After watching a 10-minute video, my eyes find it difficult to focus (E1, P24).
There is only a very low level of discomfort (E2, P18).
P24 which doing E1 revealed that discomfort appears after watching a 10-minute video; the future study is needed consider the limit time for using 360-degree VR for science content to provide an optimal experience in science classes. Contrary with 360-degree VR, when experiencing graphics-based VR participants perceived more enjoyment as shown in the opinion of some participants; only a few expressed their discomfort and said that they were slightly dizzy or had a low level of discomfort (P18).
One of the remaining weaknesses of E2 is in term of ease of use (Theme 3), while participants in E1 completely consider it is easy, as shown of some participants opinion.
Although it was a little confusing at first how to use it, it was finally completed (E2, P13).
The first time you use the device, you do not know much about it, and you need someone to assist you (E2, P25).
According to previous studies, graphics-based VR devices (e.g., Meta Quest) involved complex procedures in order to be used in the classroom, similar to the opinion of P13; thus, a teaching assistant was recruited to support the participants in this experience. According to Fransson et al. (2020), some teachers even warned about a “backlash when implementing VR technology if it was too complicated to use; thus, student support and ideally two teachers in the classroom is recommended” (p. 3394). The use of assistants who helped to process the VR intervention in this study was proven to positively impact participant attitudes regarding the ease of use of VR devices (P25). This process serves as a recommendation so that either students or assistant teachers can assist educators in implementing VR in the classroom.

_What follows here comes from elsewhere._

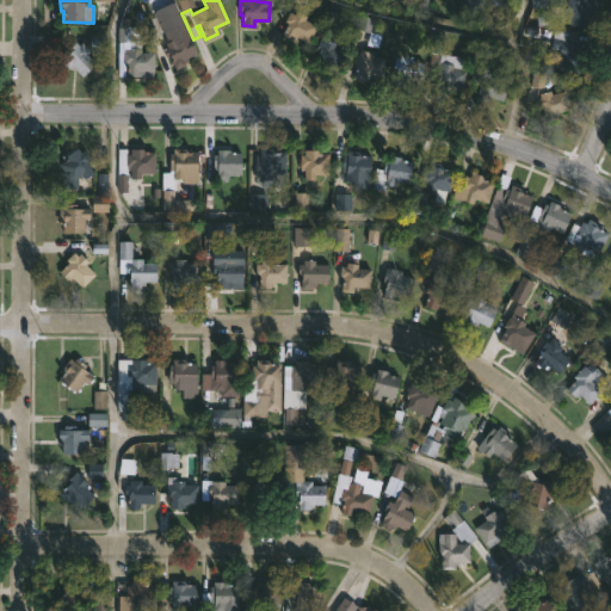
[(592,0),(592,10),(591,10),(591,14),(587,14),(587,25),(568,25),(568,13),(565,13),(565,1),(567,1),(567,0),(592,0)]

In terms of intention to use (Theme 4), experiencing either 360-degree VR or Graphics-based VR showed their intention to use VR in their teaching process, as shown in the opinion of some participants.
… used in teaching students; must be very interesting (E1, P2).

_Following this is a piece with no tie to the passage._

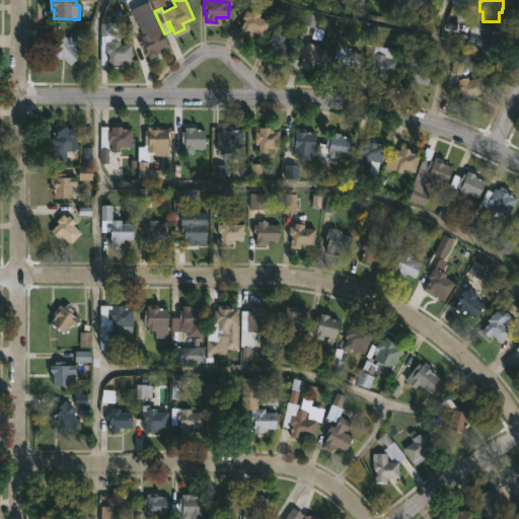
[(251,9),(261,13),(258,17),(265,20),(257,33),(251,30),(249,35),(238,30),(244,19),(241,18),(246,10),(249,12),(251,9)]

Novelty increases students' motivation to learn (E1, P3).
It can be applied to teaching (E2, P9).
Suitable for teaching (E2, P17).
You can learn by doing it (E2, P20).
Some of the participants revealed that using VR in their teaching will be very interesting (P2), it increases students' motivation to learn (P3), it can be helpful for both teachers and learners (P8). The argument of preservice teachers is also similar to previous research that reveals that VR as a tool makes the lesson more interesting (Kamińska et al., 2019), it can promote students’ motivation (Ho et al., 2019), as well as it helps both teachers and students as a visualization aid for complicated three-dimensional objects (Song & Lee, 2002)
Specifically in graphics-based VR, some participants stated that VR could be applied (P9) and is suitable (P17) for the teaching process. There are significant potential benefits of using VR technology to improve learning outcomes and students’ motivation, overcome school-based and test anxiety, influence empathy, and ensure students focus on teaching content (Stojšić et al., 2019). A participant also stated that VR could propose “learn by doing” (P20). In addition, graphics-based VR could potentially develop into a hands-on activity and learning by doing, which cannot be developed in 360-degree VR. Moreover, Radianti et al. (2020) believed that the true potential of VR did not lie in better teaching of declarative knowledge but in offering opportunities to ‘‘learn by doing,’’ which is often very difficult to implement in traditional lectures (p. 23).